■ **Problem**
Copy out the data below from the line containing "List each element's" to the line containing "Rendered at 1275 by 1650 pixels.", both lines included, with all images left out.

■ **Page layout parsing data**

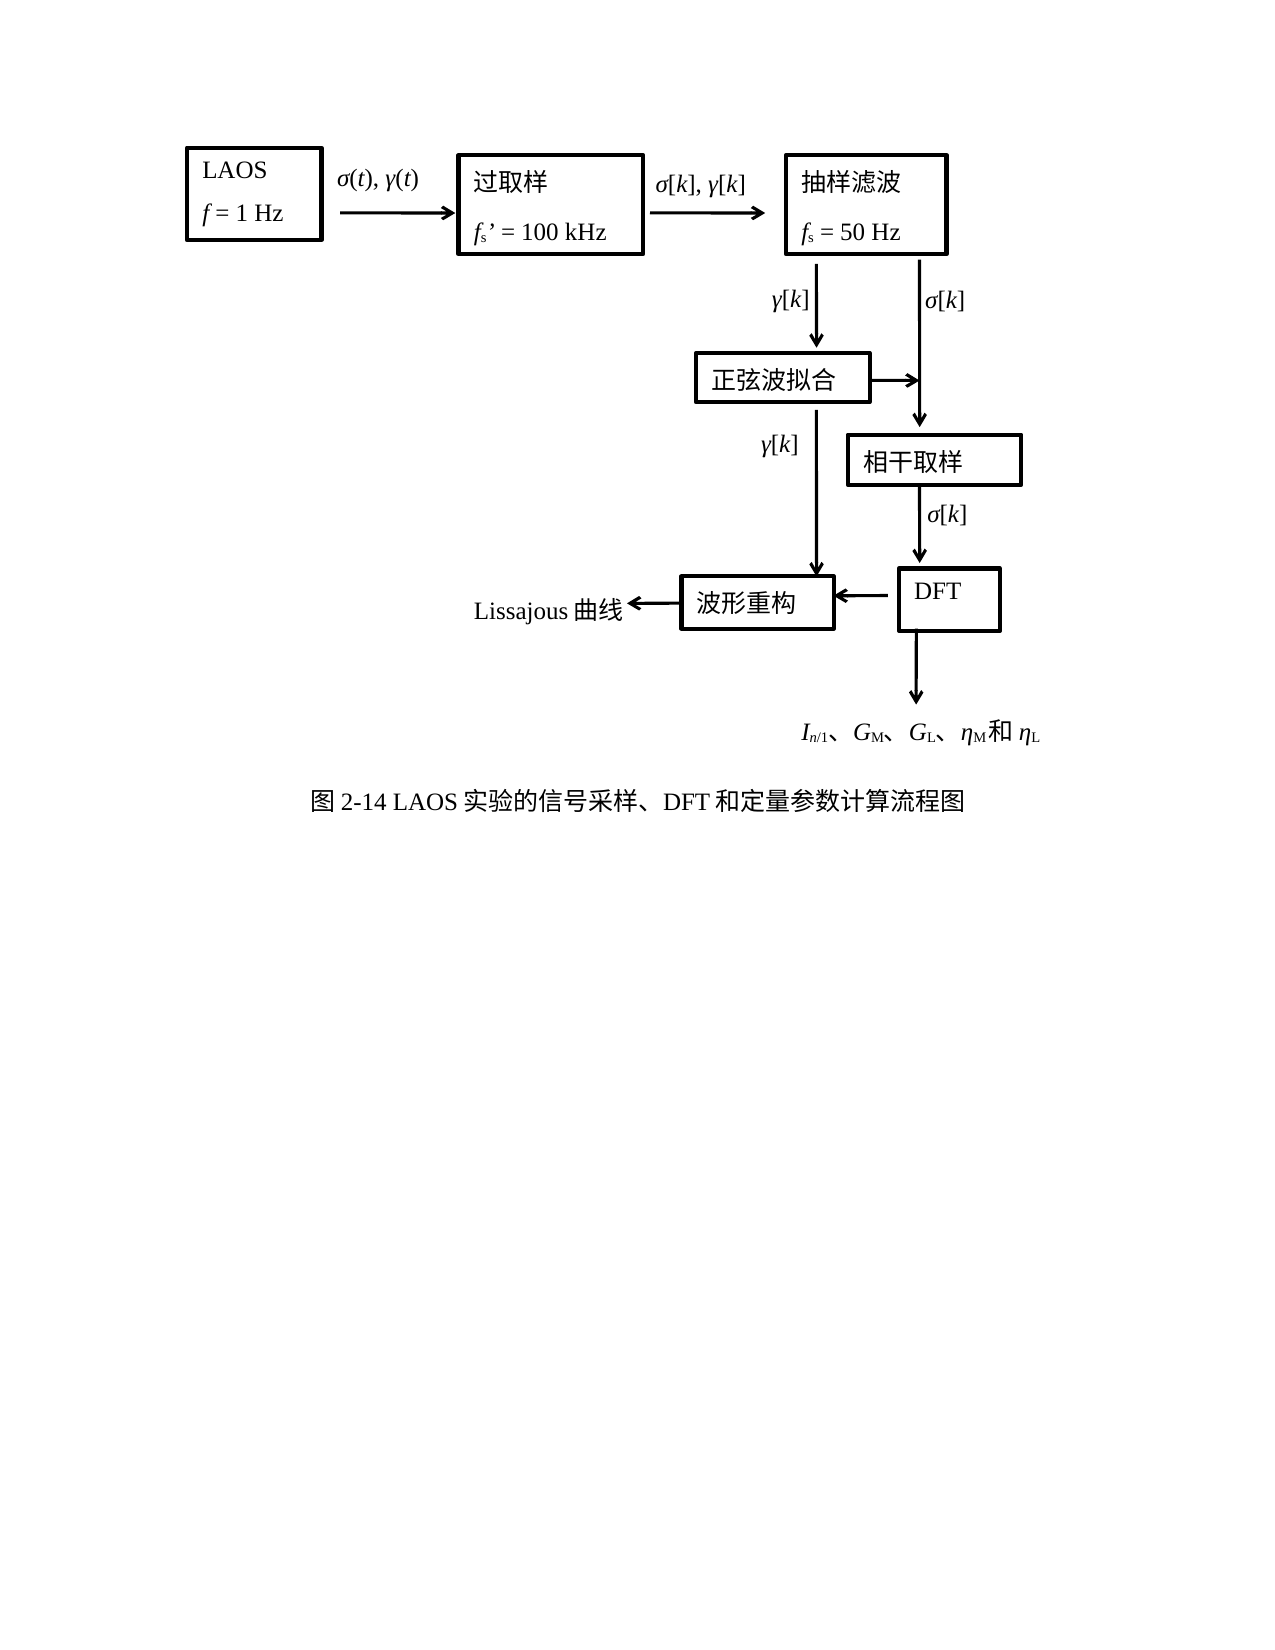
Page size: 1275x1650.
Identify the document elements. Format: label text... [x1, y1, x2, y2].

text 图 2-4 LAOS实验的信号采样、DFT和定量参数计算流程图 [148, 781, 1127, 817]
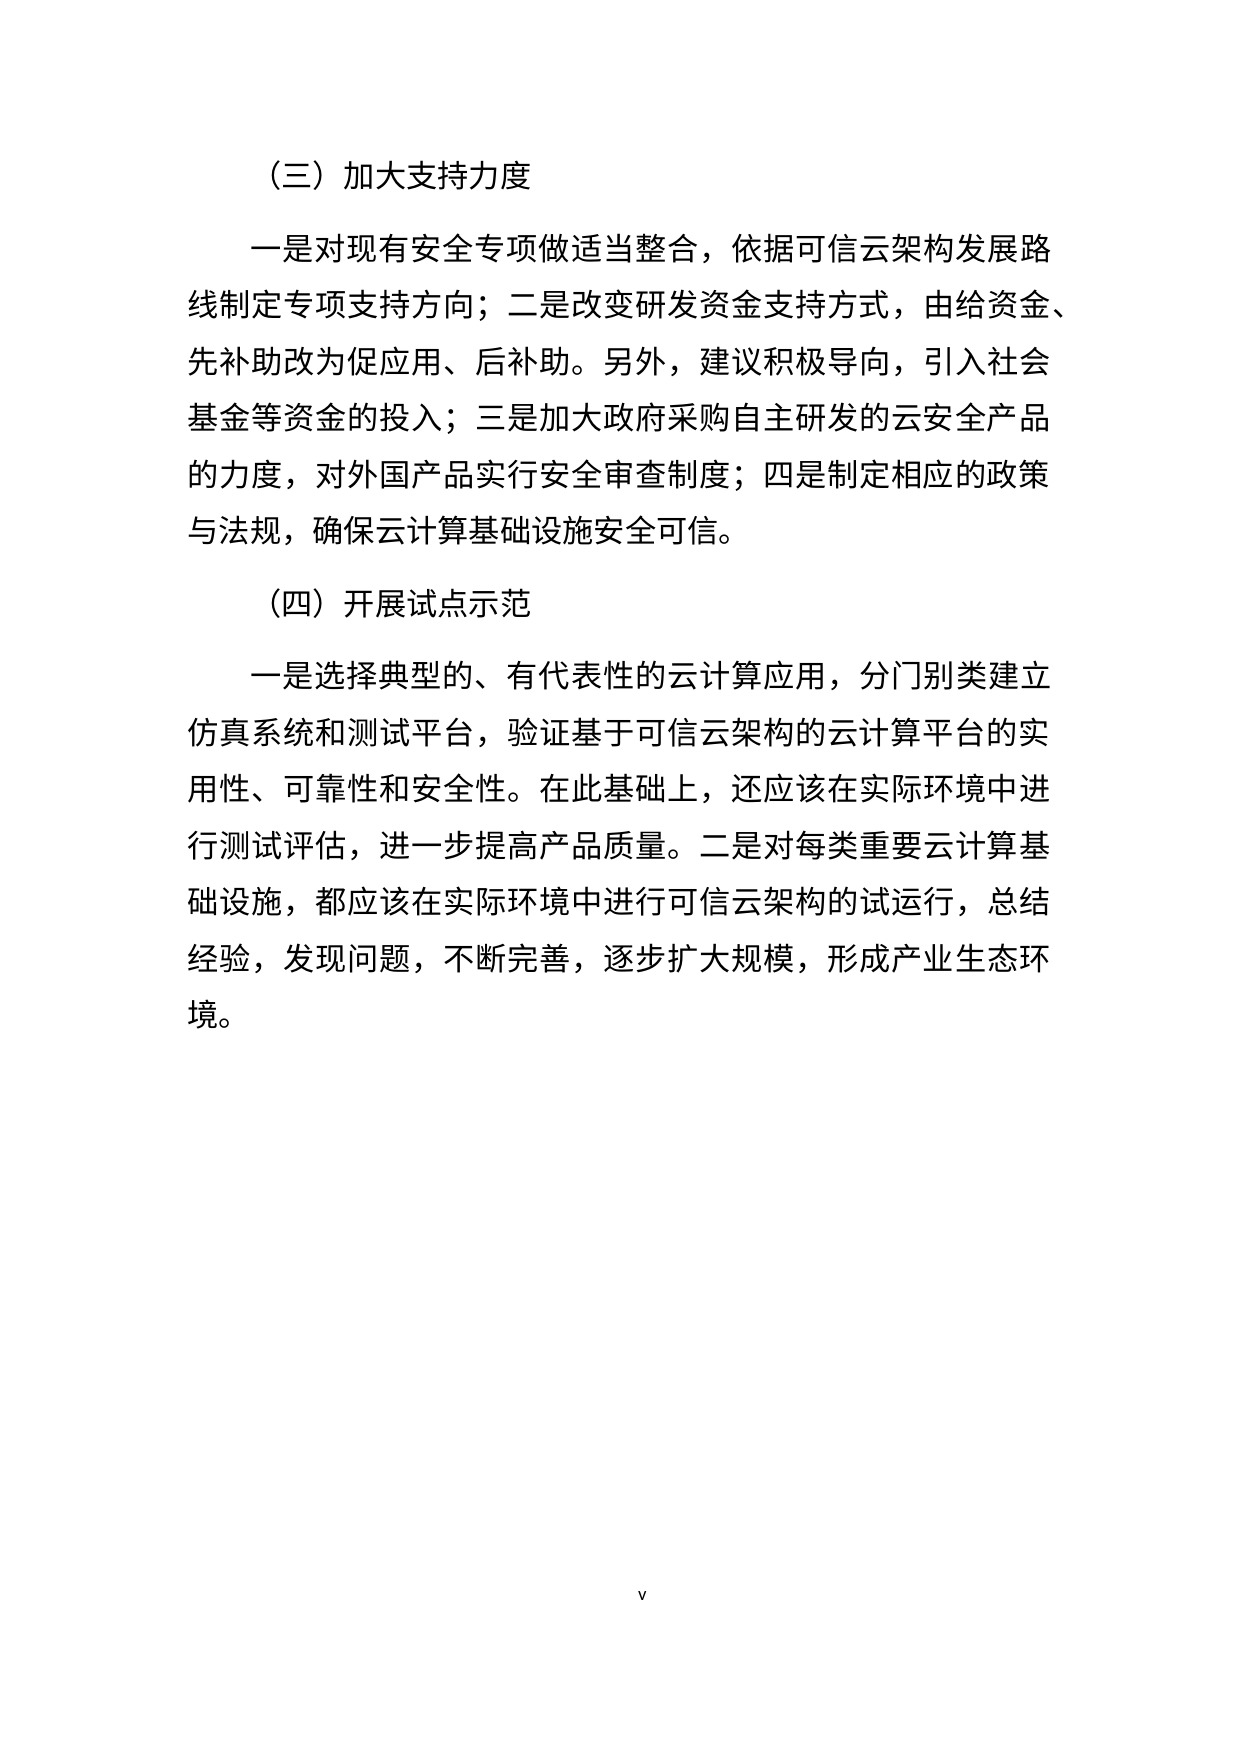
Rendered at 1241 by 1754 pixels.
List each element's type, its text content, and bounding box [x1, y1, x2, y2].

text （三）加大支持力度 [187, 151, 1053, 196]
text （四）开展试点示范 [187, 579, 1053, 624]
text 一是选择典型的、有代表性的云计算应用，分门别类建立仿真系统和测试平台，验证基于可信云架构的云计算平台的实用性、可靠性和安全性。在此基础上，还应该在实际环境中进行测试评估，进一步提高产品质量。二是对每类重要云计算基础设施，都应该在实际环境中进行可信云架构的试运行，总结经验，发现问题，不断完善，逐步扩大规模，形成产业生态环境。 [187, 652, 1053, 1036]
text 一是对现有安全专项做适当整合，依据可信云架构发展路线制定专项支持方向；二是改变研发资金支持方式，由给资金、先补助改为促应用、后补助。另外，建议积极导向，引入社会基金等资金的投入；三是加大政府采购自主研发的云安全产品的力度，对外国产品实行安全审查制度；四是制定相应的政策与法规，确保云计算基础设施安全可信。 [187, 224, 1053, 551]
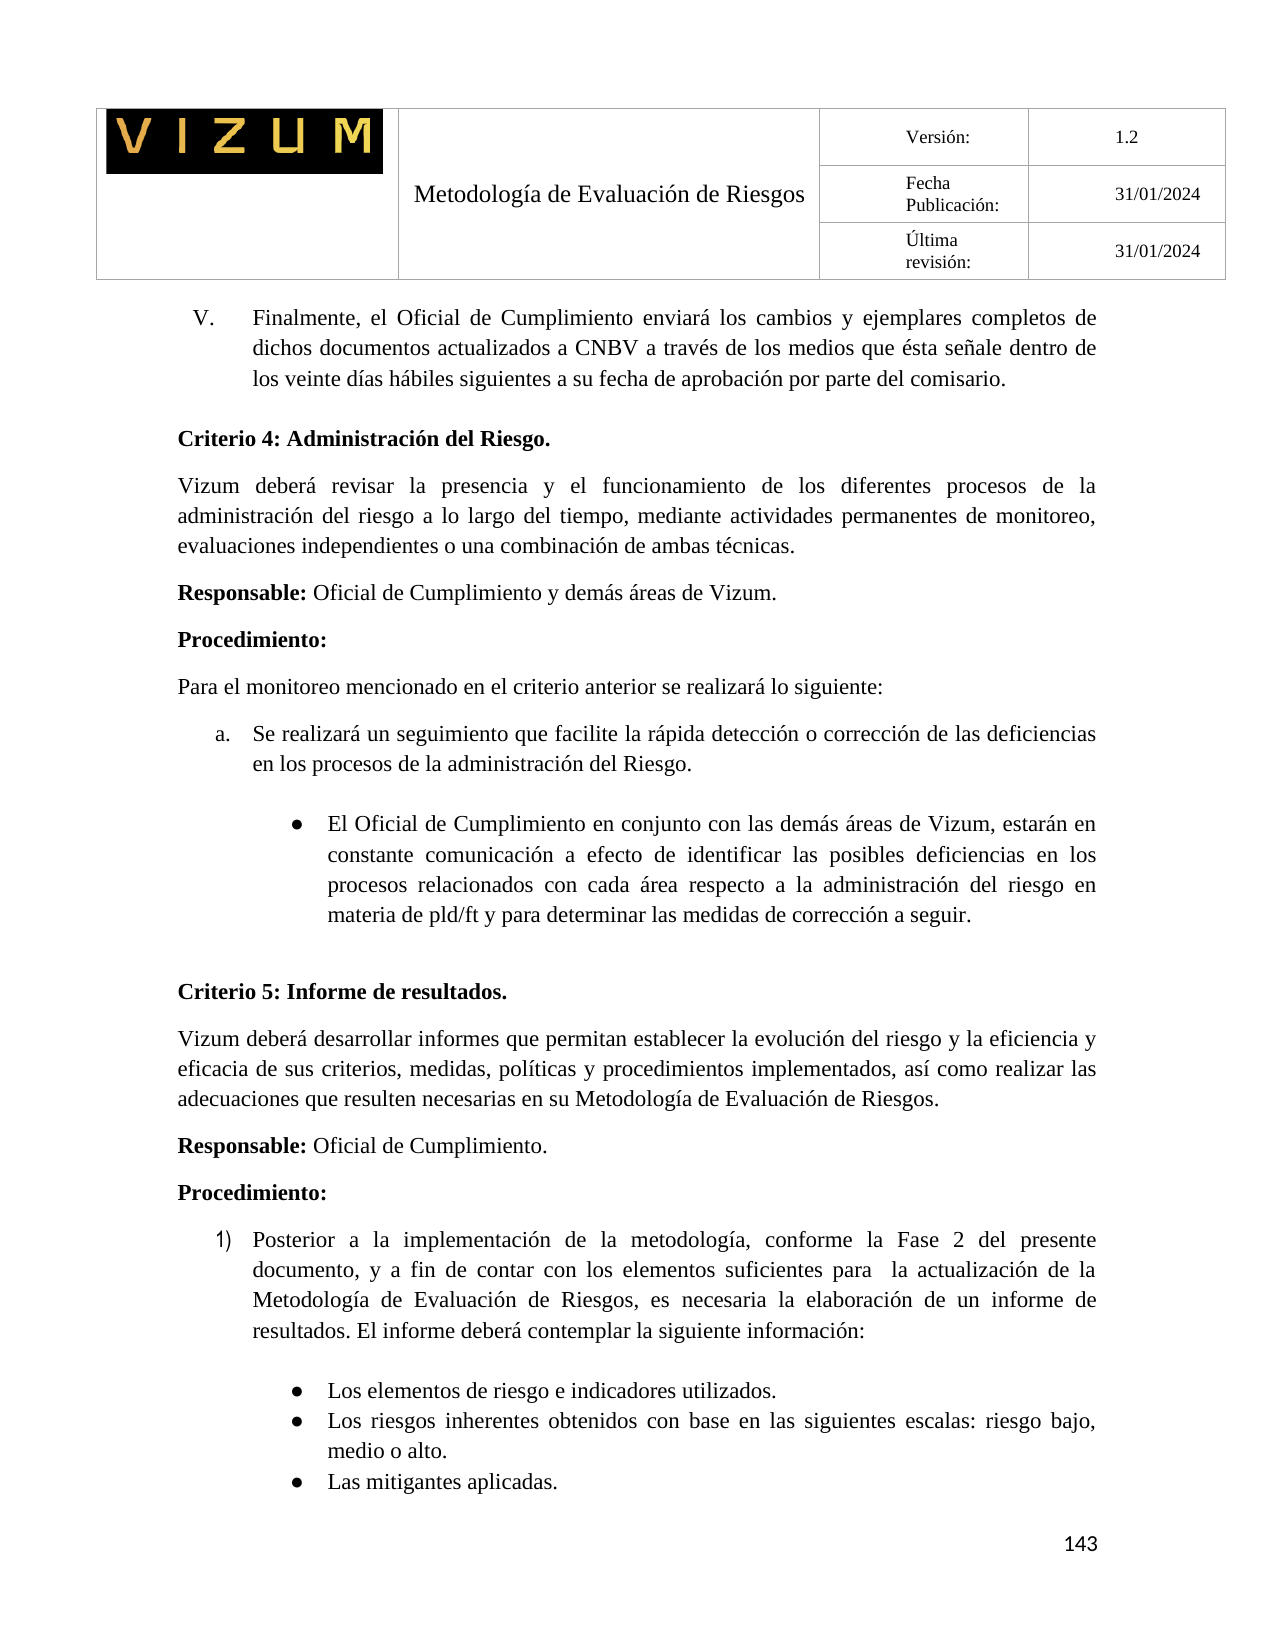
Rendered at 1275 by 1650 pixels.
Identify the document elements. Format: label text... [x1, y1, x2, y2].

list Los elementos de riesgo e indicadores utilizados. [290, 1377, 1098, 1403]
list Las mitigantes aplicadas. [290, 1468, 1098, 1494]
text Vizum deberá desarrollar informes que permitan establecer la evolución del riesgo y la eficiencia y eficacia de sus criterios, medidas, políticas y procedimientos implementados, así como realizar las adecuaciones que resulten necesarias en su Metodología de Evaluación de Riesgos. [177, 1025, 1098, 1112]
list Se realizará un seguimiento que facilite la rápida detección o corrección de las deficiencias en los procesos de la administración del Riesgo. [215, 720, 1098, 776]
list El Oficial de Cumplimiento en conjunto con las demás áreas de Vizum, estarán en constante comunicación a efecto de identificar las posibles deficiencias en los procesos relacionados con cada área respecto a la administración del riesgo en materia de pld/ft y para determinar las medidas de corrección a seguir. [290, 810, 1098, 927]
picture [106, 109, 383, 174]
text Vizum deberá revisar la presencia y el funcionamiento de los diferentes procesos de la administración del riesgo a lo largo del tiempo, mediante actividades permanentes de monitoreo, evaluaciones independientes o una combinación de ambas técnicas. [177, 472, 1098, 559]
text Criterio 5: Informe de resultados. [177, 978, 1098, 1004]
text Responsable: Oficial de Cumplimiento. [177, 1132, 1098, 1159]
list Posterior a la implementación de la metodología, conforme la Fase 2 del presente documento, y a fin de contar con los elementos suficientes para la actualización de la Metodología de Evaluación de Riesgos, es necesaria la elaboración de un informe de resultados. El informe deberá contemplar la siguiente información: [215, 1226, 1098, 1343]
text Procedimiento: [177, 626, 1098, 652]
text Criterio 4: Administración del Riesgo. [177, 425, 1098, 451]
list Finalmente, el Oficial de Cumplimiento enviará los cambios y ejemplares completos de dichos documentos actualizados a CNBV a través de los medios que ésta señale dentro de los veinte días hábiles siguientes a su fecha de aprobación por parte del comisario. [215, 304, 1098, 391]
list Los riesgos inherentes obtenidos con base en las siguientes escalas: riesgo bajo, medio o alto. [290, 1407, 1098, 1464]
text Responsable: Oficial de Cumplimiento y demás áreas de Vizum. [177, 579, 1098, 606]
text Para el monitoreo mencionado en el criterio anterior se realizará lo siguiente: [177, 673, 1098, 699]
text Procedimiento: [177, 1179, 1098, 1206]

■ **Response to the exercise**
List each element's type, its text content, and bounding box [x1, y1, x2, y2].

text （三）加大支持力度 [187, 151, 1053, 196]
text （四）开展试点示范 [187, 579, 1053, 624]
text 一是选择典型的、有代表性的云计算应用，分门别类建立仿真系统和测试平台，验证基于可信云架构的云计算平台的实用性、可靠性和安全性。在此基础上，还应该在实际环境中进行测试评估，进一步提高产品质量。二是对每类重要云计算基础设施，都应该在实际环境中进行可信云架构的试运行，总结经验，发现问题，不断完善，逐步扩大规模，形成产业生态环境。 [187, 652, 1053, 1036]
text 一是对现有安全专项做适当整合，依据可信云架构发展路线制定专项支持方向；二是改变研发资金支持方式，由给资金、先补助改为促应用、后补助。另外，建议积极导向，引入社会基金等资金的投入；三是加大政府采购自主研发的云安全产品的力度，对外国产品实行安全审查制度；四是制定相应的政策与法规，确保云计算基础设施安全可信。 [187, 224, 1053, 551]
Rendered at 1275 by 1650 pixels.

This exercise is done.